(Stored data)
*** Block opens ***

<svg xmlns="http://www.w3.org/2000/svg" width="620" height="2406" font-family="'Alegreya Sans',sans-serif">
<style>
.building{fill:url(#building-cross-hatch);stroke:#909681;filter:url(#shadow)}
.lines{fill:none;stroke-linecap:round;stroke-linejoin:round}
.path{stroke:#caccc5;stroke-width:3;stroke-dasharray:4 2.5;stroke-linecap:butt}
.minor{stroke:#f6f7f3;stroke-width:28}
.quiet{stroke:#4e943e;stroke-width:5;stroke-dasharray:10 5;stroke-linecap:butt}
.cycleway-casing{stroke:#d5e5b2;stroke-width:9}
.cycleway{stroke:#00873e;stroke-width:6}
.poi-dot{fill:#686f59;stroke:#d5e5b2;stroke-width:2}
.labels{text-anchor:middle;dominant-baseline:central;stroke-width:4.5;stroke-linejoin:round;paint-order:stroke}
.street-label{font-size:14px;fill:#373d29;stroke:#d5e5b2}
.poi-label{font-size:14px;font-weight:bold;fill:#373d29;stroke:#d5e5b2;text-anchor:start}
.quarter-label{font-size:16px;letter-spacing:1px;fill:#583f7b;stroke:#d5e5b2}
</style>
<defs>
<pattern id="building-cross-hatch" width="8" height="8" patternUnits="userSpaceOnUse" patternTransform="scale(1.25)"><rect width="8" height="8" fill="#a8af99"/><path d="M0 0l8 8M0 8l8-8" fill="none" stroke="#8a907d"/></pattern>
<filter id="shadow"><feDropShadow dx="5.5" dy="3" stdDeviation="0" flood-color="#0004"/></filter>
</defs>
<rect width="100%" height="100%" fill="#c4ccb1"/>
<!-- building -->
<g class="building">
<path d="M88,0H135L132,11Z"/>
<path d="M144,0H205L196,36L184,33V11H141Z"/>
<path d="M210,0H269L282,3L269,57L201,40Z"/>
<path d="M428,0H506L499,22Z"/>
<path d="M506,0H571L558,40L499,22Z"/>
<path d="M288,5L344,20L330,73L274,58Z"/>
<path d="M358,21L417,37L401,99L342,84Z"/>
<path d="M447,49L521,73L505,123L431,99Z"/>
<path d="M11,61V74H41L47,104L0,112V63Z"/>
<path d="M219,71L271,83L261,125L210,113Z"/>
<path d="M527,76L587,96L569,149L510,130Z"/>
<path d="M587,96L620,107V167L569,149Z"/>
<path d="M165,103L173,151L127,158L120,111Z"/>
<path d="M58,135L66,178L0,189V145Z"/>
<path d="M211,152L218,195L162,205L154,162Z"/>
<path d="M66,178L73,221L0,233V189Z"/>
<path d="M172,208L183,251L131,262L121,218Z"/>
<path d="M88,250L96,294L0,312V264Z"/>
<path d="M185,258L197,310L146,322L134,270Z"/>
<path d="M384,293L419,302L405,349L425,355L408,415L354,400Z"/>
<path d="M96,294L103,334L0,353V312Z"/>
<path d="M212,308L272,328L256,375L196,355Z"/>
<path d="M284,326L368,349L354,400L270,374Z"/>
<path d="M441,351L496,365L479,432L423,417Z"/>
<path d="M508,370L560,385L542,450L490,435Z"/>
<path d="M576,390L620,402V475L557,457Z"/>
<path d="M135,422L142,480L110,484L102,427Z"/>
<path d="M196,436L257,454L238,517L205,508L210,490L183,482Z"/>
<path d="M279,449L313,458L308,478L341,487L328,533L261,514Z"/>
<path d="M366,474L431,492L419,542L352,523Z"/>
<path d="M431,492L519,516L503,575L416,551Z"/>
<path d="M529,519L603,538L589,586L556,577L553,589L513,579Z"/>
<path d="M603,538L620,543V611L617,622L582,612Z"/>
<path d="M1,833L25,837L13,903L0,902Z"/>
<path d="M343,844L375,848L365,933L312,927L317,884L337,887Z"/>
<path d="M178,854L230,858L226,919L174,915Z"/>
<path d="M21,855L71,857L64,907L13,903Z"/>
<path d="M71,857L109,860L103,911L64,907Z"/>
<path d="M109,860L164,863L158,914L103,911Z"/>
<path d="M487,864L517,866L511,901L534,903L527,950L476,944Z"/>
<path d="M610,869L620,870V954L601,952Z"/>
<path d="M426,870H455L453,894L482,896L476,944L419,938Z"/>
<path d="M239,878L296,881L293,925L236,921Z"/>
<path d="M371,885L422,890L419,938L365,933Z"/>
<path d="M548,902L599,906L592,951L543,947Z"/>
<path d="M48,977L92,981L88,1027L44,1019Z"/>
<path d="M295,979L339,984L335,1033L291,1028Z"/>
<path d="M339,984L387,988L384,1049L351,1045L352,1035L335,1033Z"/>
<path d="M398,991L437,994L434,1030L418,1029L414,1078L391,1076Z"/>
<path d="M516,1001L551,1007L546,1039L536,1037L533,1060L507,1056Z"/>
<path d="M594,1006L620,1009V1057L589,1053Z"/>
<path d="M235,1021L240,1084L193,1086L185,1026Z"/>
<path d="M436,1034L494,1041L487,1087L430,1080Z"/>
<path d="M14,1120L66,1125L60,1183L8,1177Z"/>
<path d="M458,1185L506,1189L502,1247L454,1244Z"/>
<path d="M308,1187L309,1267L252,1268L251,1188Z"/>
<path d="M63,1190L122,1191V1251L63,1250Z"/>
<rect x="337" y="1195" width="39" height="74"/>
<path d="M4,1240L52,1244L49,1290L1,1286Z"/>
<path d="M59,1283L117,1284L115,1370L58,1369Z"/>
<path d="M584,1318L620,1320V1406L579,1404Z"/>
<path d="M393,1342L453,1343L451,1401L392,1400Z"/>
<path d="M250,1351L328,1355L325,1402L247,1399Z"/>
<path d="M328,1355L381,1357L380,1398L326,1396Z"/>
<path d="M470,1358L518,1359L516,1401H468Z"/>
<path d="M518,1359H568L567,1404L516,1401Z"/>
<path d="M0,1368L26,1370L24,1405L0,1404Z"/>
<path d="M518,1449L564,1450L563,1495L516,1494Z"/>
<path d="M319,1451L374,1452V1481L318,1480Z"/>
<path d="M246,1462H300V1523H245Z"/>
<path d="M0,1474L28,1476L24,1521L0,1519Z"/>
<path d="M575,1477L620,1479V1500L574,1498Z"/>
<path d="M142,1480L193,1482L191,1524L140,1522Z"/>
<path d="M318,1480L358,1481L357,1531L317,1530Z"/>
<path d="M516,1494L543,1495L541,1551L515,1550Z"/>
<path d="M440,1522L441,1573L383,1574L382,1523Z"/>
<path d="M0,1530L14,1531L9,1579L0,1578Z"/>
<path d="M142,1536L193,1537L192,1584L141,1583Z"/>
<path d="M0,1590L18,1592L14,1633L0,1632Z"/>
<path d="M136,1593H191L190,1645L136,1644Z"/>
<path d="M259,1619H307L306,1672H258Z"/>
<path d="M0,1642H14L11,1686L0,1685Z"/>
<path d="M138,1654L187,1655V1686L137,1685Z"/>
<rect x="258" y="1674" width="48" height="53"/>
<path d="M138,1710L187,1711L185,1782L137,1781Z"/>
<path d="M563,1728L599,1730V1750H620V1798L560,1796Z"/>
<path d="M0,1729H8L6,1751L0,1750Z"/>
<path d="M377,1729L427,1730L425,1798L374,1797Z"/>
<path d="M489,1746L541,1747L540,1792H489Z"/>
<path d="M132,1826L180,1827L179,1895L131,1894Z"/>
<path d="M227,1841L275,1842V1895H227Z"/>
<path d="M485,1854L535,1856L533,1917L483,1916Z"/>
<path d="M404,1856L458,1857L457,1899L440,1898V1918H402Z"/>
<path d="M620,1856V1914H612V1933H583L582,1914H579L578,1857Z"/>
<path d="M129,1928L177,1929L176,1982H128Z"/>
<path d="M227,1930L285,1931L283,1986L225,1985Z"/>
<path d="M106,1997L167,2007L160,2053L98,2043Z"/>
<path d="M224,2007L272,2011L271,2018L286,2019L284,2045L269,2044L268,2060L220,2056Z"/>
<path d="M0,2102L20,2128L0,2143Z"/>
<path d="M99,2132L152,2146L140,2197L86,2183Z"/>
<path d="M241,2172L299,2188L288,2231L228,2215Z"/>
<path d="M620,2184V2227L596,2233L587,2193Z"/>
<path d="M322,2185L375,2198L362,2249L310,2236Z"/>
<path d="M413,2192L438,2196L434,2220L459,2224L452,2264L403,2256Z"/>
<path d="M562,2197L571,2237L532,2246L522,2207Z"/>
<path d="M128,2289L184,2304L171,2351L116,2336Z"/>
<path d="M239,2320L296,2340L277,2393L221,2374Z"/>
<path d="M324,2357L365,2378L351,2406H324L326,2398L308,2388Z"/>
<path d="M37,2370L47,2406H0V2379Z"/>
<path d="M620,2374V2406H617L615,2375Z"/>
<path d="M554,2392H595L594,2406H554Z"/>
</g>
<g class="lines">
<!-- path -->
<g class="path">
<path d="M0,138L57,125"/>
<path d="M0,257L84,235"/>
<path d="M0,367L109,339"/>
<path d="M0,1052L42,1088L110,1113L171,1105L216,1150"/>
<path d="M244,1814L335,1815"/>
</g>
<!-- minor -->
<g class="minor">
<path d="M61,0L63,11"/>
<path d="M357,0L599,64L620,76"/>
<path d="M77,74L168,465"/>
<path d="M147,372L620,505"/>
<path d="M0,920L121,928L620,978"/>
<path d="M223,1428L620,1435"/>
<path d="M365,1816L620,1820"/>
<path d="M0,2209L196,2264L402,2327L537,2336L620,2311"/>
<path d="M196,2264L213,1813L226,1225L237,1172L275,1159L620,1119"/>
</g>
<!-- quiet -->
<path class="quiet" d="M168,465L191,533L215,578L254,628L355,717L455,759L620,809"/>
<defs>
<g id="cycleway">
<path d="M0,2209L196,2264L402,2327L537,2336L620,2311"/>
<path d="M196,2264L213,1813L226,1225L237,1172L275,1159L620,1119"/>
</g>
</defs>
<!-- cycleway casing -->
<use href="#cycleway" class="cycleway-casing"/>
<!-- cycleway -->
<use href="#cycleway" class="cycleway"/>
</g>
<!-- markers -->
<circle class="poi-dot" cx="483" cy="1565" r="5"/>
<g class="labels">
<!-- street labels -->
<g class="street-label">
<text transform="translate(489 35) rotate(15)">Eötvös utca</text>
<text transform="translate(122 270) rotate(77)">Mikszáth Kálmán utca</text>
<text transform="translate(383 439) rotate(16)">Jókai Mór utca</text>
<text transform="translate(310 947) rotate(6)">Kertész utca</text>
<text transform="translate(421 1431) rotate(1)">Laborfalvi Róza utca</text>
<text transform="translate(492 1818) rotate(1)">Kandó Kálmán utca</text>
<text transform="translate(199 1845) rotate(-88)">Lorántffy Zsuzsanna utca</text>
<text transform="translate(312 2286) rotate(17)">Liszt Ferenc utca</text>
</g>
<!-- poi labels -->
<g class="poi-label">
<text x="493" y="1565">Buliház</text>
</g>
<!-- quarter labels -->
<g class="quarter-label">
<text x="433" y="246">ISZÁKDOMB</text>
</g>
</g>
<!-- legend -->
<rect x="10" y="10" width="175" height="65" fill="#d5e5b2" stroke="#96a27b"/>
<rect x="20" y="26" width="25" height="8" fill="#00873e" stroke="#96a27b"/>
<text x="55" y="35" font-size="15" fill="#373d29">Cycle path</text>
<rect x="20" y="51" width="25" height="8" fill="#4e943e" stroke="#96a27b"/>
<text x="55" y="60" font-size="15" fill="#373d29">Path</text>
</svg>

*** Block closes ***

ACTIVITY ▸
Filter the data for the string "linejoin" and copy every line that has it.

PROBLEM SOLUTION ▸
.lines{fill:none;stroke-linecap:round;stroke-linejoin:round}
.labels{text-anchor:middle;dominant-baseline:central;stroke-width:4.5;stroke-linejoin:round;paint-order:stroke}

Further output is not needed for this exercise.